The file size will depend on the visualization. Resizing of the shapes is limited in Tableau as the size slider (Size button on the Marks Card) has a predefined range. I tend to save three versions of my PNGs to have a low, medium, and high resolution option. Icons should never be smaller than 32 pixels by 32 pixels. I tend to save a 50×50, 125×125 and 250×250 version.
How do I add custom shape palettes to Tableau?
Once you have identified the icons you want to use, you’ll need to save them to a very specific location on your computer. Browse the “My Tableau Repository” (available to PC users in your My Documents folder). Think of the “My Tableau Repository” as Tableau’s brain. The software looks here for color palettes, log files, map sources, data sources, and more. Double-click the “Shapes” folder inside the “My Tableau Repository” and you’ll recognize that the list of folders within is the exact same as the shape palettes available by default in Tableau.
To create a new shape palette, add a new folder within the Shapes folder (don’t forget to name the new folder). Inside the new folder, save (or copy) any of the images you want to utilize in Tableau. The next time you open Tableau Desktop, your shape palette will automatically load.
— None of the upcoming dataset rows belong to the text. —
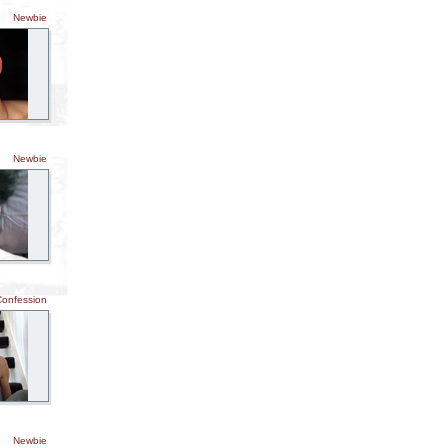
Newbie
Newbie
Confession
Newbie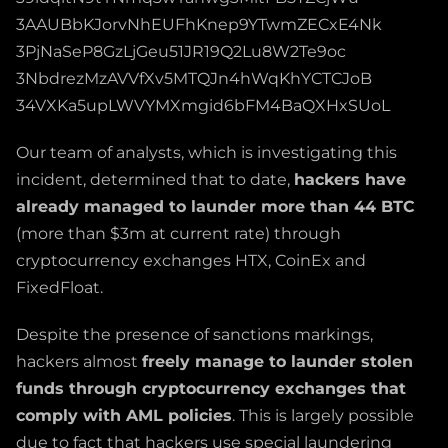
3AAUBbKJorvNhEUFhKnep9YTwmZECxE4Nk
3PjNaSeP8GzLjGeu51JR19Q2Lu8W2Te9oc
3NbdrezMzAVVfXv5MTQJn4hWqKhYCTCJoB
34VXKa5upLWVYMXmgid6bFM4BaQXHxSUoL
Our team of analysts, which is investigating this
incident, determined that to date,
hackers have
already managed to launder more than 44 BTC
(more than $3m at current rate) through
cryptocurrency exchanges HTX, CoinEx and
FixedFloat.
Despite the presence of sanctions markings,
hackers almost
freely manage to launder stolen
funds through cryptocurrency exchanges that
comply with AML policies
. This is largely possible
due to fact that hackers use special laundering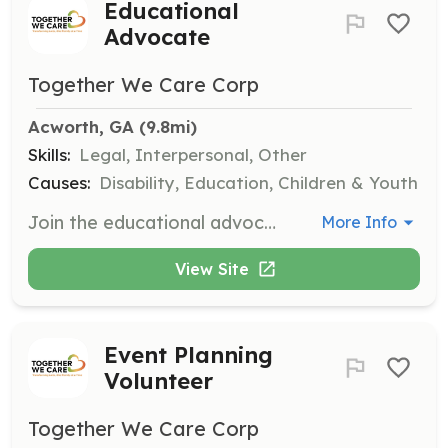
Educational
Advocate
Together We Care Corp
Acworth, GA
 (9.8mi)
Skills:
Legal, Interpersonal, Other
Causes:
Disability, Education, Children & Youth
Join the educational advocate team to assist families navigating IEP meetings and ensuring proper educational support for children with disabilities. This role typically requires a few hours during weekdays.
More Info
View Site
Event Planning
Volunteer
Together We Care Corp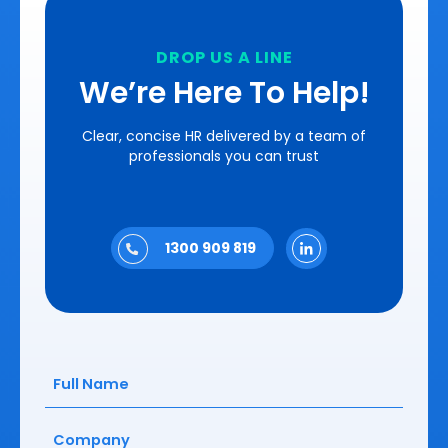
DROP US A LINE
We’re Here To Help!
Clear, concise HR delivered by a team of
professionals you can trust
1300 909 819
Full
Name
(Required)
Company
(Required)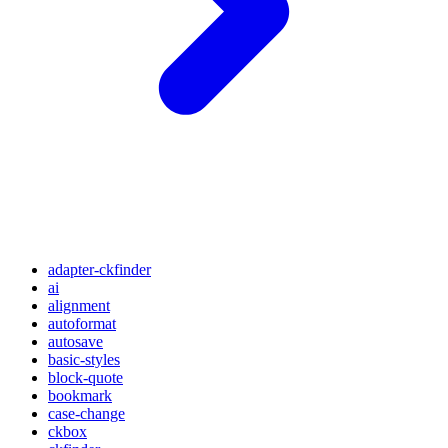
adapter-ckfinder
ai
alignment
autoformat
autosave
basic-styles
block-quote
bookmark
case-change
ckbox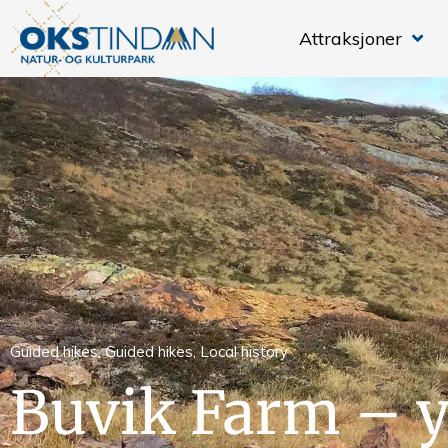
Attraksjoner
Guided hikes
,
Guided hikes
,
Local history
Buvik Farm – y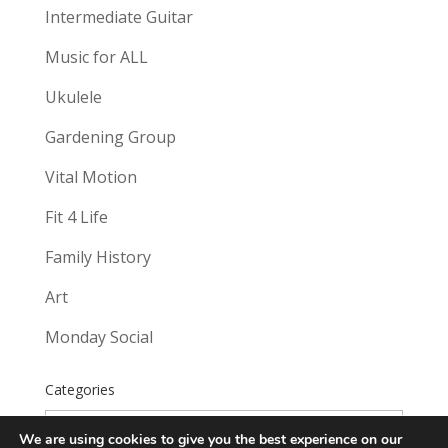
Intermediate Guitar
Music for ALL
Ukulele
Gardening Group
Vital Motion
Fit 4 Life
Family History
Art
Monday Social
Categories
Categories
We are using cookies to give you the best experience on our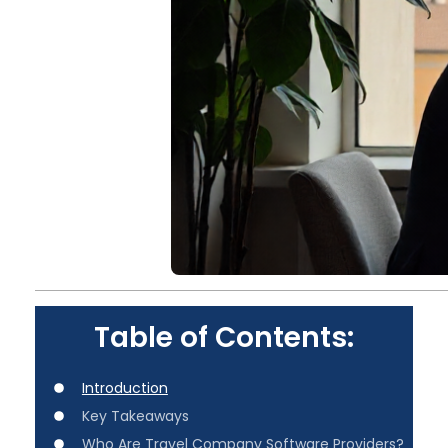
Table of Contents:
Introduction
Key Takeaways
Who Are Travel Company Software Providers?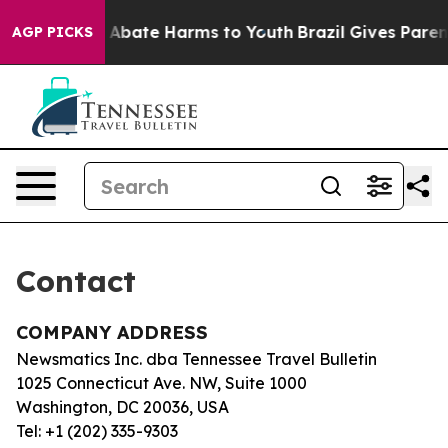
lion Fund to Abate Harms to Youth
Brazil Gives Parents
AGP PICKS
Contact
COMPANY ADDRESS
Newsmatics Inc. dba Tennessee Travel Bulletin
1025 Connecticut Ave. NW, Suite 1000
Washington, DC 20036, USA
Tel: +1 (202) 335-9303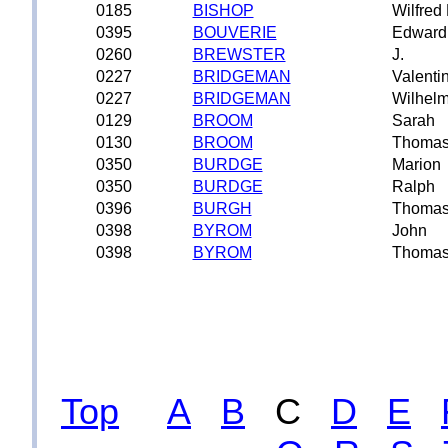
0185
BISHOP
Wilfred
0395
BOUVERIE
Edward
0260
BREWSTER
J.
0227
BRIDGEMAN
Valenti
0227
BRIDGEMAN
Wilhelm
0129
BROOM
Sarah
0130
BROOM
Thoma
0350
BURDGE
Marion
0350
BURDGE
Ralph
0396
BURGH
Thoma
0398
BYROM
John
0398
BYROM
Thoma
Top
A
B
C
D
E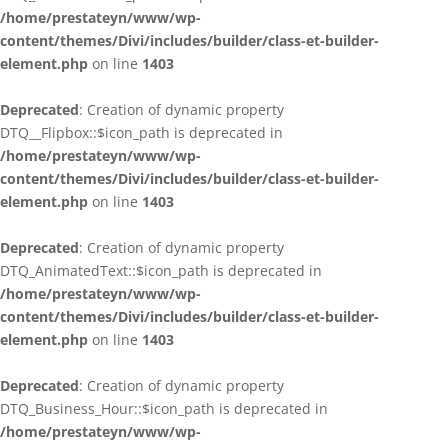
/home/prestateyn/www/wp-
content/themes/Divi/includes/builder/class-et-builder-
element.php
on line
1403
Deprecated
: Creation of dynamic property
DTQ__Flipbox::$icon_path is deprecated in
/home/prestateyn/www/wp-
content/themes/Divi/includes/builder/class-et-builder-
element.php
on line
1403
Deprecated
: Creation of dynamic property
DTQ_AnimatedText::$icon_path is deprecated in
/home/prestateyn/www/wp-
content/themes/Divi/includes/builder/class-et-builder-
element.php
on line
1403
Deprecated
: Creation of dynamic property
DTQ_Business_Hour::$icon_path is deprecated in
/home/prestateyn/www/wp-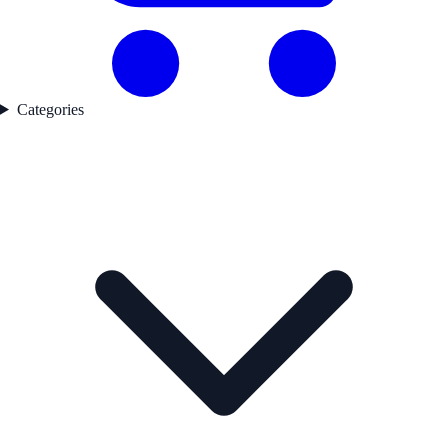
Categories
If you have Tableau open while adding shapes, you can either save and restart Tableau, or use the “Reload Shapes” button from the Edit Shape menu to refresh the available shape palettes.
Remember if you are sharing your work with others through Tableau Server, you’ll either need to save your workbook as a TWBX (packaged workbook) or ensure your server admin has added the same shape palette name and contents to the Tableau Server’s repository.
Jedi Mind Tricks (Advanced Use Case for PNGs)
Sometimes we need to show worlds of information in very small spaces. Think about the process of finding a new home. We search by price, but just as important are the number of bedrooms, number of bathrooms, garage size, square footage, and school district. That is a ton of information to show in one view, however we can combine a few key metrics using iconography and place the other details in a tooltip. By utilizing PNGs, we can take advantage of the transparent background to overlay multiple icons into one informative graphic.
I hope these quick tips help you to think outside the box of the shapes available in Tableau by default. There are multitudes of free sources to enhance the user experience. Adding iconography ensures the data translates to all users (no concern of shape deficient users like we saw with last week’s color palettes). Remember to always check your work across multiple devices (iPhone, Android, etc.) as well as to use the smallest image size needed.